[Extracted entries]

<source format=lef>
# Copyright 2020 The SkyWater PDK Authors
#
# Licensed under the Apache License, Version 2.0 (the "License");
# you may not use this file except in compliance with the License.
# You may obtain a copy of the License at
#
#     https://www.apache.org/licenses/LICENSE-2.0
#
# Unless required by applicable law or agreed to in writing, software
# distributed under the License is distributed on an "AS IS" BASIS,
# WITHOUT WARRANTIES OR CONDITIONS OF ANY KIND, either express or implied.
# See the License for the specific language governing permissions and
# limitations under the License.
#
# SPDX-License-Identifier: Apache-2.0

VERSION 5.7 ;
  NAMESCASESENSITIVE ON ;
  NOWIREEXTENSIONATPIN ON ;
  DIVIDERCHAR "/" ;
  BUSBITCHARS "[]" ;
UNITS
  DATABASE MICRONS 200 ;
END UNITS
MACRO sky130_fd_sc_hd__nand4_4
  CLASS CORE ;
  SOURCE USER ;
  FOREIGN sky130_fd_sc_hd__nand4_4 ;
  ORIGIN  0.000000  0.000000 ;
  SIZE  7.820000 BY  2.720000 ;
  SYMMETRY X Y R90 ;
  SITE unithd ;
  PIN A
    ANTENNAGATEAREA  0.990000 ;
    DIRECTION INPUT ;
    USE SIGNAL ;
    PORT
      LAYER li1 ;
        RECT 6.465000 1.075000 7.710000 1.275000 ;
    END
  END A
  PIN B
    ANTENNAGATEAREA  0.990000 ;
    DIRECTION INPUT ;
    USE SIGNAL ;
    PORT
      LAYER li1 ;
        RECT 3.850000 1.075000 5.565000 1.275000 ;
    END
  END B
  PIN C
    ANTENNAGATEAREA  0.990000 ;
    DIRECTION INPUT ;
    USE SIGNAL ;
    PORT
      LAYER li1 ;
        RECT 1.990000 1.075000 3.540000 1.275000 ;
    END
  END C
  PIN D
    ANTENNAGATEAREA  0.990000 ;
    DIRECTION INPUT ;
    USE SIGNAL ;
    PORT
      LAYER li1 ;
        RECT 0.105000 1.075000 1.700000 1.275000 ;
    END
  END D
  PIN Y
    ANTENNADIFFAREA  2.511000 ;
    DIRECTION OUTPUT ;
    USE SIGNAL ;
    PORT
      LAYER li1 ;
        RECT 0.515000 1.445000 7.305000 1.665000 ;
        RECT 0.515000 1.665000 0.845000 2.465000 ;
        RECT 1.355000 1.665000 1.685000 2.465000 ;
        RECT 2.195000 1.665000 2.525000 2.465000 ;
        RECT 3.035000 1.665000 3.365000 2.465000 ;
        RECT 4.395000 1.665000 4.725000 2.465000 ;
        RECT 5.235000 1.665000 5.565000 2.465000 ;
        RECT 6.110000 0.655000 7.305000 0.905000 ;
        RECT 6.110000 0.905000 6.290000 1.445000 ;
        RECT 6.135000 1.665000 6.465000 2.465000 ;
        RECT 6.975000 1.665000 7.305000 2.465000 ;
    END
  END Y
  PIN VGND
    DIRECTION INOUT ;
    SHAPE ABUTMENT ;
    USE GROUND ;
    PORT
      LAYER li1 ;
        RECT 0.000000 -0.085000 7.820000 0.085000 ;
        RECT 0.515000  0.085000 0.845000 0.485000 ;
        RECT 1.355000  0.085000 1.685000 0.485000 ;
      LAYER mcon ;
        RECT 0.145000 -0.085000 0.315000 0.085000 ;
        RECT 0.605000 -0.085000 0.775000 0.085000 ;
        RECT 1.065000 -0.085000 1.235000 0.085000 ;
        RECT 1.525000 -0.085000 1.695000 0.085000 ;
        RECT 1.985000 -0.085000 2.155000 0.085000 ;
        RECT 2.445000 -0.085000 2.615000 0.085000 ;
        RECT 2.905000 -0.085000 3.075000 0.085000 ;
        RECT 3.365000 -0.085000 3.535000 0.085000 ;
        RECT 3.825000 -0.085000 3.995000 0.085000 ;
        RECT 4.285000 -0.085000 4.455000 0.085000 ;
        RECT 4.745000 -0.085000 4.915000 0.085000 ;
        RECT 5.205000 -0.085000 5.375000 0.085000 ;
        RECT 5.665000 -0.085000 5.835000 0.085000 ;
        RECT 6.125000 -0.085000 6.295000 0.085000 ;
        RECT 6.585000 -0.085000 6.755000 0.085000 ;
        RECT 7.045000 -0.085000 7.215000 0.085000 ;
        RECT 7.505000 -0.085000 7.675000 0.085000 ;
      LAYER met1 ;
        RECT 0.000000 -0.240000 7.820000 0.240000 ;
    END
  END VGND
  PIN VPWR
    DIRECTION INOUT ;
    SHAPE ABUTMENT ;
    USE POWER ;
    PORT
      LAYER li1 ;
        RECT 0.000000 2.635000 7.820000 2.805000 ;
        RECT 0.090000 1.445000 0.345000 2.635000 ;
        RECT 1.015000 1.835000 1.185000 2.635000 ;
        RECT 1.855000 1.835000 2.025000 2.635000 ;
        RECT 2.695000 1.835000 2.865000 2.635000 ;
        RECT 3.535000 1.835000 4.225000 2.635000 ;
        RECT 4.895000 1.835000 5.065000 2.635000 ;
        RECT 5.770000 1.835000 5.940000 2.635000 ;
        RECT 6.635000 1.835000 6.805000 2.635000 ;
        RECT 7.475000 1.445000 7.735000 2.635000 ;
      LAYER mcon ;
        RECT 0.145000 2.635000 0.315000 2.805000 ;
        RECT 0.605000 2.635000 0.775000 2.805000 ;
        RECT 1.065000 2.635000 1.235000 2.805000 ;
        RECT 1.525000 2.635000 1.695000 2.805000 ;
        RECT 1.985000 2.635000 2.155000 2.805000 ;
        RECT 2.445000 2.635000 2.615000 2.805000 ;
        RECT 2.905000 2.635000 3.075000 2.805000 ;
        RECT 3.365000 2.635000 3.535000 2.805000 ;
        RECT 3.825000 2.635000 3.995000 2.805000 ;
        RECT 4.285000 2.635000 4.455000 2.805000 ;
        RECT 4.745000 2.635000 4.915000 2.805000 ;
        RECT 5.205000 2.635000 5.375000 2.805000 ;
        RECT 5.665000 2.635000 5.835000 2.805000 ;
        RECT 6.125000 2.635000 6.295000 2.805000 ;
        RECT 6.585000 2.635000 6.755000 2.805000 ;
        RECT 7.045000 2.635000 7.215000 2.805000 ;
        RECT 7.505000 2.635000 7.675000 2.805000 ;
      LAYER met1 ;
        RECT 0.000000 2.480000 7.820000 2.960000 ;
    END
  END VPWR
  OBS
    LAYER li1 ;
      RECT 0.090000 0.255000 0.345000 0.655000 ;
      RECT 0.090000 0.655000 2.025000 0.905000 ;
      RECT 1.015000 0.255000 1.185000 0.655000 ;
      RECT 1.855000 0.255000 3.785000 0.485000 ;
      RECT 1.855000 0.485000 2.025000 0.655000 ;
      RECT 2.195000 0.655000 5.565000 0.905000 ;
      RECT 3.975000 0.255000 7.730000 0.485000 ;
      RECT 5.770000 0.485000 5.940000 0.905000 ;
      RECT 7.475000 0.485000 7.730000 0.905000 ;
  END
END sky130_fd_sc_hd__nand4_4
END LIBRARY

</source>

[/Extracted entries]
[Extracted entries]

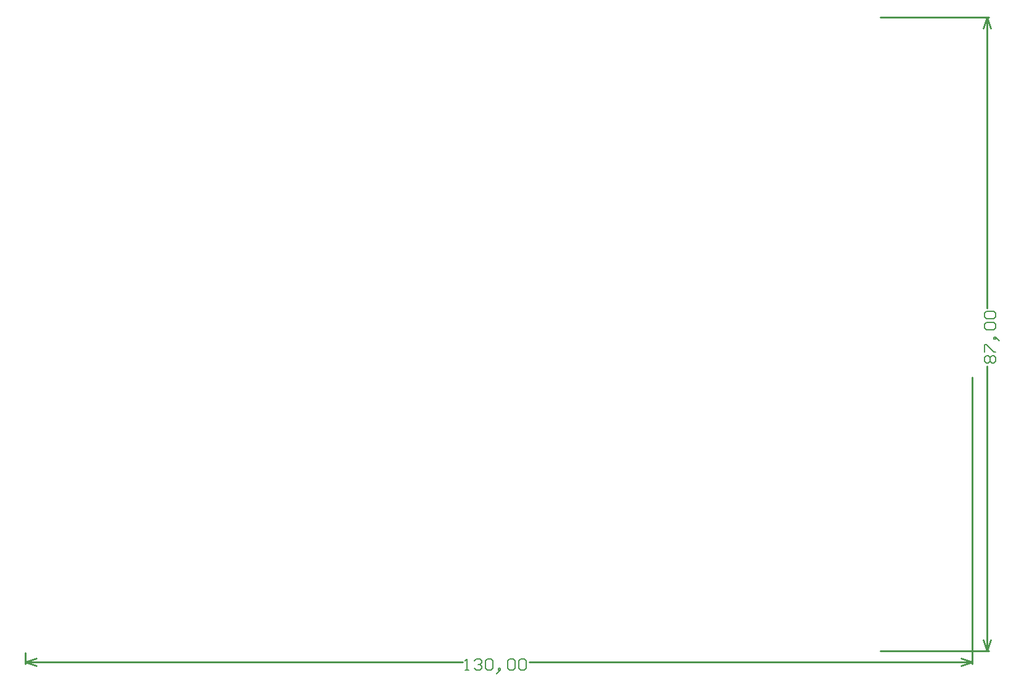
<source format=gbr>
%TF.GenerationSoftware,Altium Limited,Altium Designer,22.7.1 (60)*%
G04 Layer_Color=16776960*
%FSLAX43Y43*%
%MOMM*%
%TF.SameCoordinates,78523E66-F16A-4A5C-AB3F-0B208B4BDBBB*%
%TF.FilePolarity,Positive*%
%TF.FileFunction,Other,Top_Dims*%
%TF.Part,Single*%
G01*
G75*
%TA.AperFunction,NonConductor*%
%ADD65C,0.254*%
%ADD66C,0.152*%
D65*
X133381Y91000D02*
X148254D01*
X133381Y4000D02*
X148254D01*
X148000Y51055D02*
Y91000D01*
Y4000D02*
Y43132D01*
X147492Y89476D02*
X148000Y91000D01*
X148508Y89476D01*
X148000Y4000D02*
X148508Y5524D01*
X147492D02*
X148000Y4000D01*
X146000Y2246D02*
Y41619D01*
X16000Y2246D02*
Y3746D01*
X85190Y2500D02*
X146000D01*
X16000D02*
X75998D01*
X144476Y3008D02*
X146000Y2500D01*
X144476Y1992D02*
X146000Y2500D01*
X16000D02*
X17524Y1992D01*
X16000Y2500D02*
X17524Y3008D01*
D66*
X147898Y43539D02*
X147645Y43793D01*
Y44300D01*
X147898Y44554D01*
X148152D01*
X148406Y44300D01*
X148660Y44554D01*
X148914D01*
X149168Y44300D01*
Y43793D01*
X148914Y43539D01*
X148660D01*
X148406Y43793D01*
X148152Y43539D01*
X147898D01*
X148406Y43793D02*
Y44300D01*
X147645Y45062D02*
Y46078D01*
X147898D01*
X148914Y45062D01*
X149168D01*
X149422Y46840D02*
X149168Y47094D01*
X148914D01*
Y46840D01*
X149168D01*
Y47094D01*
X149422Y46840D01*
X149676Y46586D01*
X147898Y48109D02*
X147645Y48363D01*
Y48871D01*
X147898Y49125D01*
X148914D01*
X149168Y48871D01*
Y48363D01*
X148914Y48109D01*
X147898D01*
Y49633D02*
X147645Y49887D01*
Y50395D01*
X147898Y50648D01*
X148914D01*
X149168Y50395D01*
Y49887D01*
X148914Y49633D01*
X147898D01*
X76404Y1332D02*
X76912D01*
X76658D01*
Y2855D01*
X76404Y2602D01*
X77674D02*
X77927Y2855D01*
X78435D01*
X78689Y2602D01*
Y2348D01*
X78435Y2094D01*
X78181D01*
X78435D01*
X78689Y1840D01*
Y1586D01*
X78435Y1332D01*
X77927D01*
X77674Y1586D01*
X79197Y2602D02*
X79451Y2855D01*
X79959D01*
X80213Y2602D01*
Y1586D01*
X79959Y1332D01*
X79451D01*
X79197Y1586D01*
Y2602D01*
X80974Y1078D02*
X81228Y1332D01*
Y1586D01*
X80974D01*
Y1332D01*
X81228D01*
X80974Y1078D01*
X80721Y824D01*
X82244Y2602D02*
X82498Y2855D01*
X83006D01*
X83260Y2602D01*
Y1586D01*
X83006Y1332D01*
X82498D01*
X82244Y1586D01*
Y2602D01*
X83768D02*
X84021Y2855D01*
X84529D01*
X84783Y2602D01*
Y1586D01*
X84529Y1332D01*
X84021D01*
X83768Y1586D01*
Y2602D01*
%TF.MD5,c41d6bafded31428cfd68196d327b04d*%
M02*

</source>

[/Extracted entries]

▸ What you need to do: Only the lines above from the line with "<source format=lef>" to the line with "# Unless required", those two lines included, should be reproduced exactly.

▸ Reply:
<source format=lef>
# Copyright 2020 The SkyWater PDK Authors
#
# Licensed under the Apache License, Version 2.0 (the "License");
# you may not use this file except in compliance with the License.
# You may obtain a copy of the License at
#
#     https://www.apache.org/licenses/LICENSE-2.0
#
# Unless required by applicable law or agreed to in writing, software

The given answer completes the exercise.